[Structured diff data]
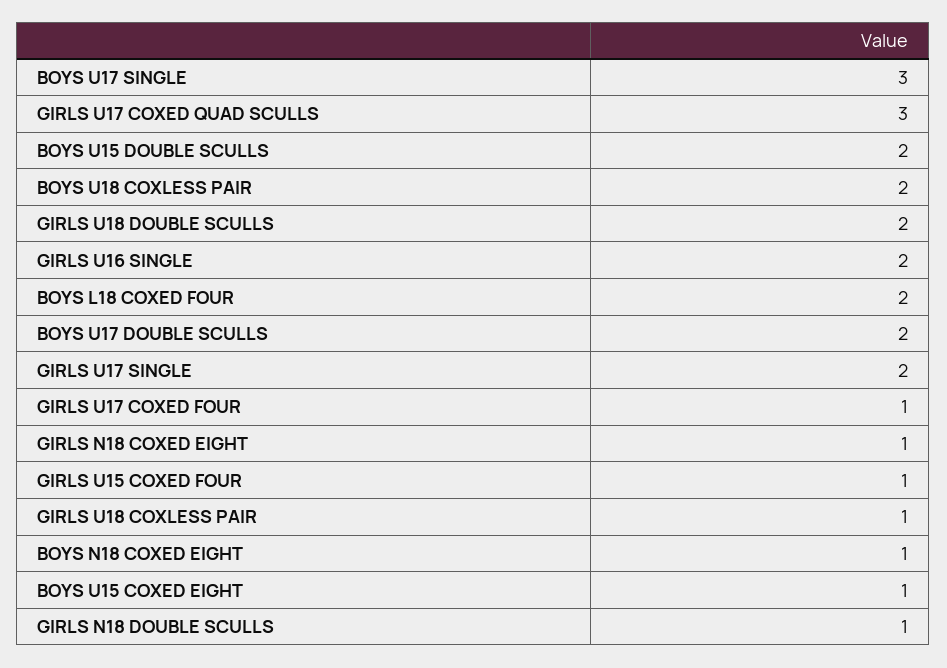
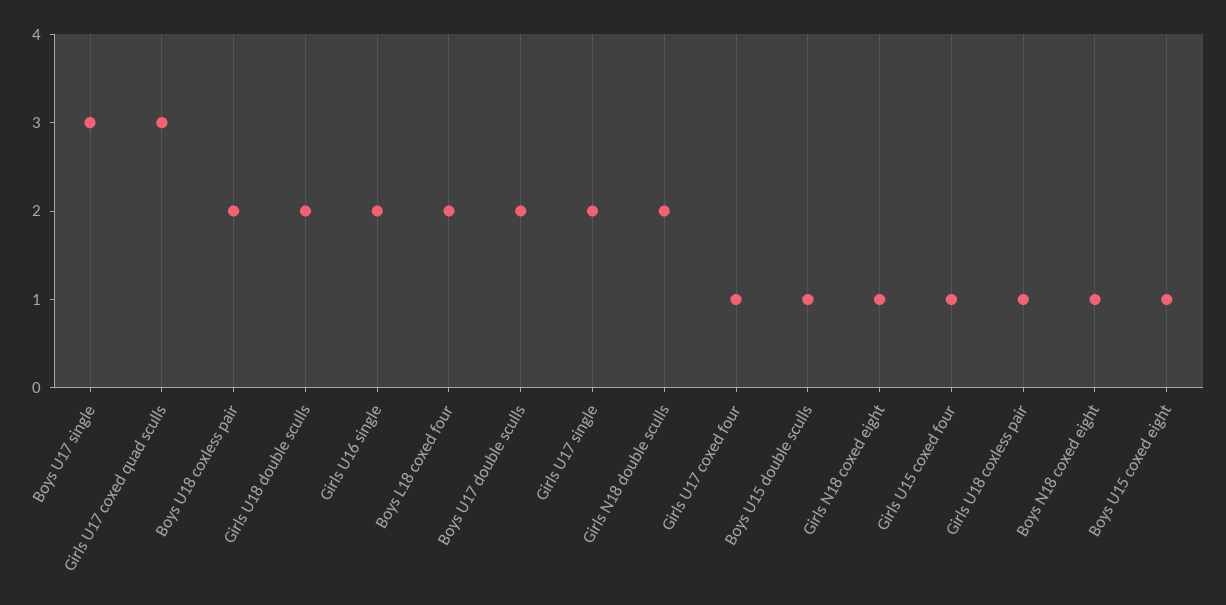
  {
    "BOYS U17 SINGLE": 3,
    "GIRLS U17 COXED QUAD SCULLS": 3,
-   "BOYS U15 DOUBLE SCULLS": 2,
+   "BOYS U15 DOUBLE SCULLS": 1,
    "BOYS U18 COXLESS PAIR": 2,
    "GIRLS U18 DOUBLE SCULLS": 2,
    "GIRLS U16 SINGLE": 2,
    "BOYS L18 COXED FOUR": 2,
    "BOYS U17 DOUBLE SCULLS": 2,
    "GIRLS U17 SINGLE": 2,
    "GIRLS U17 COXED FOUR": 1,
    "GIRLS N18 COXED EIGHT": 1,
    "GIRLS U15 COXED FOUR": 1,
    "GIRLS U18 COXLESS PAIR": 1,
    "BOYS N18 COXED EIGHT": 1,
    "BOYS U15 COXED EIGHT": 1,
-   "GIRLS N18 DOUBLE SCULLS": 1
+   "GIRLS N18 DOUBLE SCULLS": 2
  }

Directive: Counting only lines that hold "EIGHT", state how many appear in the records, and give nothing but the number.

Answer to the exercise: 3